A Women in Berlin (Berlin’de Bir Kadın) :
1945 yılının bahar aylarında tutulan gerçek bir günlükten uyarlanan Berlin’de bir Kadın filmi, Almanya’nın Sovyet işgali sırasında yaşadıklarını azimli bir gazeteci kadının gözünden anlatır. Almanya’dan intikam almak isteyen Sovyet askerlerin hedefleri Alman askerler değil, savaş gerekçesiyle geride bırakılan Alman kadınlardır. Önce binaları kuşatan Sovyet askerler, çok geçmeden Alman kadınlara sistematik bir şekilde tecavüz etmeye başlar. Film hem toplu tecavüzün silah olarak kullanılmasını hem de kadınların tecavüz ve savaş sonrası yaşadıkları travmaları ve hayata tutunma mücadelelerini anlatıyor. Orjinali ilk kez 1959’da yayınlanmasına rağmen, günlük Alman kadınların “ahlâkını bozduğu” gerekçesiyle uzun süre sansürlendi.

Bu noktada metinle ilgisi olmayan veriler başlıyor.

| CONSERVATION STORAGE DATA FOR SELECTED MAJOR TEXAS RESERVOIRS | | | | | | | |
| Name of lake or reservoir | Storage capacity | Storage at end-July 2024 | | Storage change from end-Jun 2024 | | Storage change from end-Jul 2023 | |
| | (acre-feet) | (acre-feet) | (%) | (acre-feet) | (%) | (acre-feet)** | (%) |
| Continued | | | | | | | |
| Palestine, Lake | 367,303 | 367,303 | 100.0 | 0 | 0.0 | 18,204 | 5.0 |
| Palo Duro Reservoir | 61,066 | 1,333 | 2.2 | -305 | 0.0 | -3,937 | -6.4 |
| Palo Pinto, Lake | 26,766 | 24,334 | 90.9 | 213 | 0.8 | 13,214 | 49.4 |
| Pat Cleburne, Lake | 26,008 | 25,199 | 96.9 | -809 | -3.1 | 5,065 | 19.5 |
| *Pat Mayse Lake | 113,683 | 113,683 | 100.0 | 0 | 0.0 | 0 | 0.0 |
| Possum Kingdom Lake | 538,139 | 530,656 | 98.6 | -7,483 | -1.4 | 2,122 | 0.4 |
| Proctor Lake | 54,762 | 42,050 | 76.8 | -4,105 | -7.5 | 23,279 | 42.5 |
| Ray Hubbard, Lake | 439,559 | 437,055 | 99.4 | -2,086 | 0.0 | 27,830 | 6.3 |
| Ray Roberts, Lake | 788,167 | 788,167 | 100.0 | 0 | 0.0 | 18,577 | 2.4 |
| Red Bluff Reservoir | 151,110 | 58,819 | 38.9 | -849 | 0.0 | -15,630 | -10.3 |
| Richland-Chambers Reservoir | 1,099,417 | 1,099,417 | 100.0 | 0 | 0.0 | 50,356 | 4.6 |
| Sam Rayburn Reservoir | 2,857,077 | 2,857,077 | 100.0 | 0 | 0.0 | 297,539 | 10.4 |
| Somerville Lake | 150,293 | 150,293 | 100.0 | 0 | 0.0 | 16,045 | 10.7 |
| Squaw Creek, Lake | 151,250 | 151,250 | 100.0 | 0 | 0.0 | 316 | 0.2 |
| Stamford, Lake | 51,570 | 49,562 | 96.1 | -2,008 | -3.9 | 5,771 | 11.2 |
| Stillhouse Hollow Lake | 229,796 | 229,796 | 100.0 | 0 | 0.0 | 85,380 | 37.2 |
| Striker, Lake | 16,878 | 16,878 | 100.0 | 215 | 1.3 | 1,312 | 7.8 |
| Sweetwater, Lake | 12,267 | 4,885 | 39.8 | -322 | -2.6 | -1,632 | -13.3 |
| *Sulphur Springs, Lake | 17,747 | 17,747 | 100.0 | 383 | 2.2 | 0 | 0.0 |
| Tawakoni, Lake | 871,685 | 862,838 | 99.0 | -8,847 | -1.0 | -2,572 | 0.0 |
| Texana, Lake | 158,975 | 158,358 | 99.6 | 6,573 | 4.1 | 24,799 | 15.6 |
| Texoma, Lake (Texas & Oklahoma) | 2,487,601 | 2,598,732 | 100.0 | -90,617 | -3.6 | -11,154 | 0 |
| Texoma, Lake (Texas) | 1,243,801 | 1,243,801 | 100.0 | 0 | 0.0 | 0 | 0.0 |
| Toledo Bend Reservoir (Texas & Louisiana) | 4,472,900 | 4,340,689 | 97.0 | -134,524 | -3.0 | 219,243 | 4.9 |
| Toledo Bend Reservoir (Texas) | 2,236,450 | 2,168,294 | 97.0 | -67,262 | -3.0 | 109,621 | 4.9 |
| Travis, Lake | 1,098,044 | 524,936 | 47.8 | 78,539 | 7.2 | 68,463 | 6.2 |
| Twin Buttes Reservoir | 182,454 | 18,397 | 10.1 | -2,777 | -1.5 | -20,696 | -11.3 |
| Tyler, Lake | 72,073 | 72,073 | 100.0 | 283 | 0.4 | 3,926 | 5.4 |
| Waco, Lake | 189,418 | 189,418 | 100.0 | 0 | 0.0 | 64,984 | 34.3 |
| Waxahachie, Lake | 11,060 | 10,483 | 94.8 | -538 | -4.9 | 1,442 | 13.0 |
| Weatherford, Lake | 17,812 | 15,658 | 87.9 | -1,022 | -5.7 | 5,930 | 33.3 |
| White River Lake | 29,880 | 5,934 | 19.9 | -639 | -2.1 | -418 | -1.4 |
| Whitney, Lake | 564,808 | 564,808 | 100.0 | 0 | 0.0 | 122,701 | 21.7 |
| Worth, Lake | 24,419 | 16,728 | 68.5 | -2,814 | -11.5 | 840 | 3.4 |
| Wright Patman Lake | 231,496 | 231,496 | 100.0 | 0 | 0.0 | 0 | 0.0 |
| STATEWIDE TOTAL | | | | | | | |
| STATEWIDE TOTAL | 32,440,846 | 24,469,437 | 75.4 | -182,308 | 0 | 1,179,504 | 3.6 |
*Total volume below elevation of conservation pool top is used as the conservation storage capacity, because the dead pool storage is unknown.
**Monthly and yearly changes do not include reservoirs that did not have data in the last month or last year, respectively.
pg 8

Respiro (Nefes Alıyorum) :
Cannes Film Festivali'nde Eleştirmenler Haftası Büyük Ödülü ve Genç Eleştirmenler Ödülü'nü alan film, Sicilya’nın güneyinde bulunan Lampedusa isimli küçük bir adada geçiyor. Adada yaşayan insanların büyük bir çoğunluğu hayatını balıkçılık yaparak kazanır. Geleneksel değer yargılarının hakim olduğu cemaat kültürünün etkisi altında yaşayan ada toplumu, Kıbrıslı Türkler’e benzer özellikler sergiler. Kadınlar ve erkeklerin özel ve çalışma alanlarının sihirli çizgilerle ayrıldığı adada, ataerkil ögeler tüm çıplaklığı ile yaşanır. Belirtilen koşullar içerisinde hayatını kendi kuralları çerçevesinde yaşamak isteyen bir kadının varlığı göze çarpar.

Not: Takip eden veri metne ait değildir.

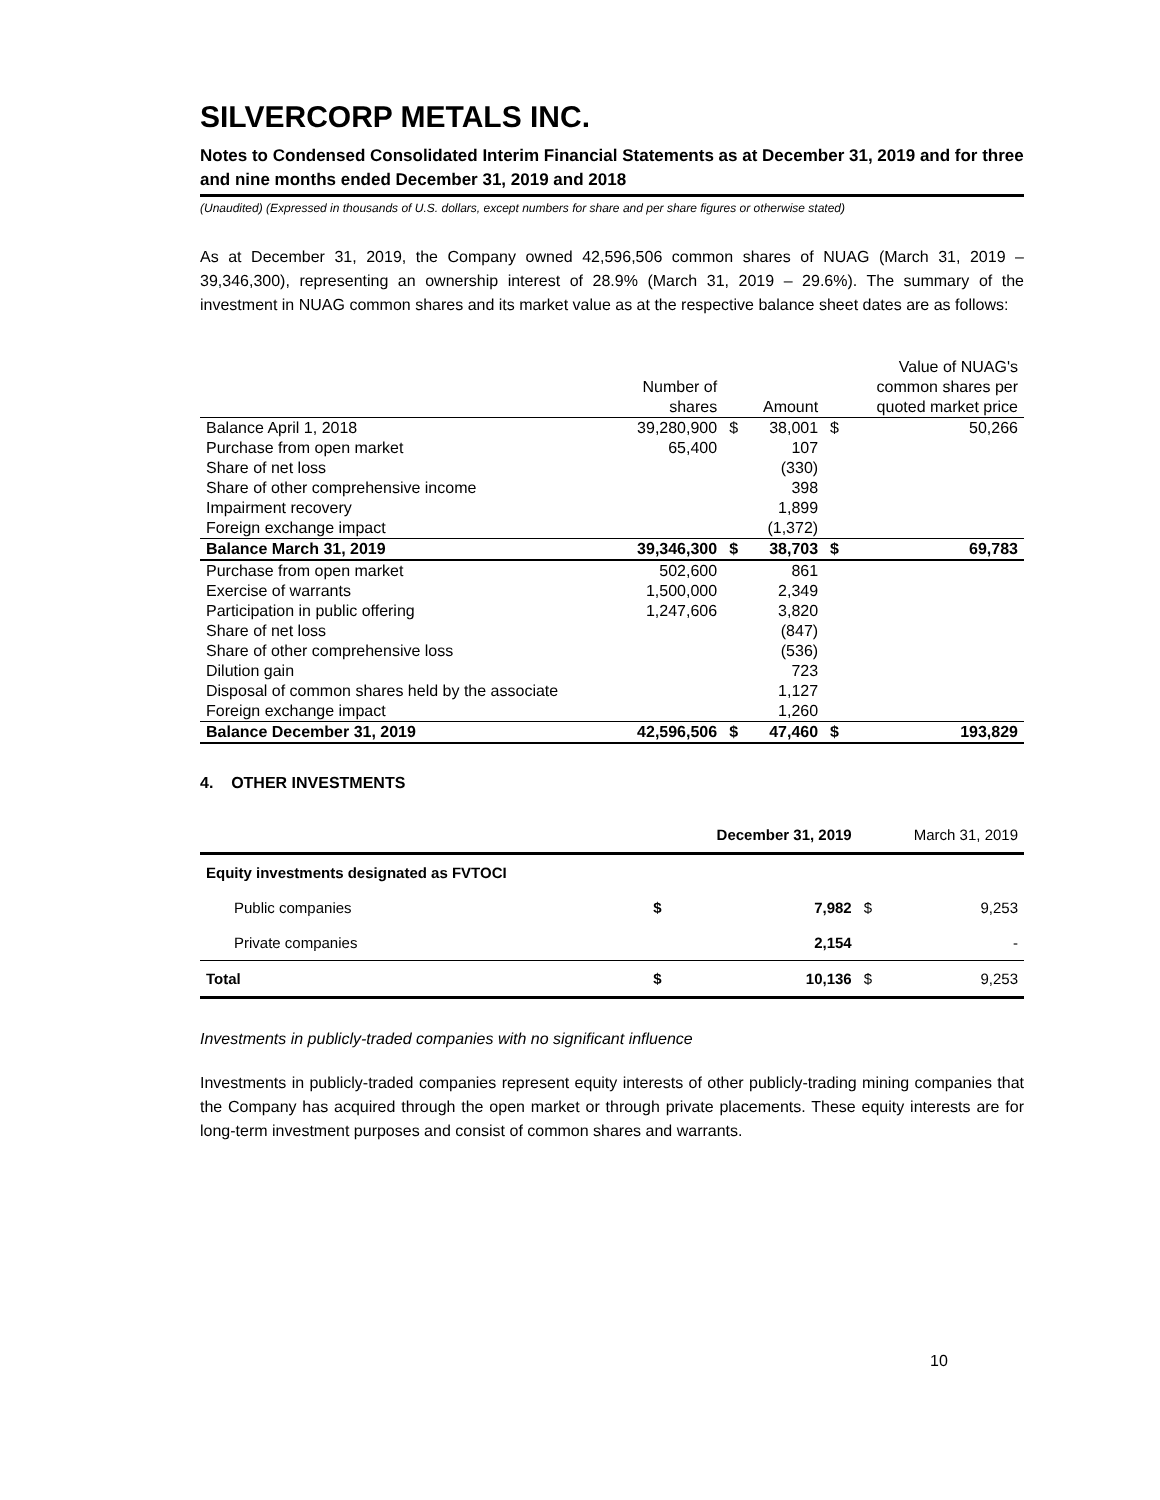SILVERCORP METALS INC.
Notes to Condensed Consolidated Interim Financial Statements as at December 31, 2019 and for three and nine months ended December 31, 2019 and 2018
(Unaudited) (Expressed in thousands of U.S. dollars, except numbers for share and per share figures or otherwise stated)
As at December 31, 2019, the Company owned 42,596,506 common shares of NUAG (March 31, 2019 – 39,346,300), representing an ownership interest of 28.9% (March 31, 2019 – 29.6%). The summary of the investment in NUAG common shares and its market value as at the respective balance sheet dates are as follows:
| | | | | | Value of NUAG's |
| --- | --- | --- | --- | --- | --- |
| | Number of | | | | common shares per |
| | shares | | Amount | | quoted market price |
| Balance April 1, 2018 | 39,280,900 | $ | 38,001 | $ | 50,266 |
| Purchase from open market | 65,400 | | 107 | | |
| Share of net loss | | | (330) | | |
| Share of other comprehensive income | | | 398 | | |
| Impairment recovery | | | 1,899 | | |
| Foreign exchange impact | | | (1,372) | | |
| Balance March 31, 2019 | 39,346,300 | $ | 38,703 | $ | 69,783 |
| Purchase from open market | 502,600 | | 861 | | |
| Exercise of warrants | 1,500,000 | | 2,349 | | |
| Participation in public offering | 1,247,606 | | 3,820 | | |
| Share of net loss | | | (847) | | |
| Share of other comprehensive loss | | | (536) | | |
| Dilution gain | | | 723 | | |
| Disposal of common shares held by the associate | | | 1,127 | | |
| Foreign exchange impact | | | 1,260 | | |
| Balance December 31, 2019 | 42,596,506 | $ | 47,460 | $ | 193,829 |
4. OTHER INVESTMENTS
| | December 31, 2019 | | March 31, 2019 | |
| Equity investments designated as FVTOCI | | | | |
| Public companies | $ | 7,982 | $ | 9,253 |
| Private companies | | 2,154 | | - |
| Total | $ | 10,136 | $ | 9,253 |
Investments in publicly-traded companies with no significant influence
Investments in publicly-traded companies represent equity interests of other publicly-trading mining companies that the Company has acquired through the open market or through private placements. These equity interests are for long-term investment purposes and consist of common shares and warrants.
10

Evli ve üç çocuk annesi olan Grazia şarkı söyleyip dans ettiği, denize çıplak girdiği, şiddete karşı olduğu, çocukları üzerinde ebeveyn iktidarı kurmadığı, kocasının teknesi ile balık avlamaya çıkmak istediğinden ötürü akıl sağlığı yerinde olmayan ve tedavi edilmesi gereken bir kişi olarak tanımlanır. Bilindiği üzere toplum tarafından uyulması gereken ve ataerkil sistemin yeniden üretilmesine katkı sağlayan koşullara direnen kadınlar, çoğu zaman ahlâksız ve deli olarak lanse edilir. Günümüzde de varlığını sürdüren yaklaşım, özgürlüğü talep eden kişilerin fikirlerinin yıkıcı bir niteliğe sahip olduğunu söyler. Toplum içerisinde yaygın olan geleneksel değer yargılarının dönüşüme uğraması, mevcut iktidarı elinde bulunduranların koltuğunun sarsılmasına neden olur. Bu sebeple sadece kocası değil aynı zamanda bu sistemin devamını isteyen ada toplumu da Grazia’nın geleceği için karar verme hakkını kendinde görür. Grazia yaşadığı baskıların son aşaması olan akıl hastanesine yatırılma kararı sonrasında evden kaçıp, bir mağaraya sığınır. Bu süreçte kendisine yardımcı olan tek kişi büyük oğludur. Küçük oğlu ise yaşına rağmen zaman zaman annesini eleştirmekte ve toplum ile uyum içerisinde yaşaması için onu uyarmaktadır. Ada toplumu tarafından “uçarı, deli, kendini bilmez, terbiyesiz, garip” olarak tanımlanan ve bu doğrultuda dedikodusu yapılan Grazia’nın hayatını konu alan film, kadının erkek egemen toplum içerisinde yaşarken başına neler gelebileceğine ilişkin önemli bir örnek teşkil eder.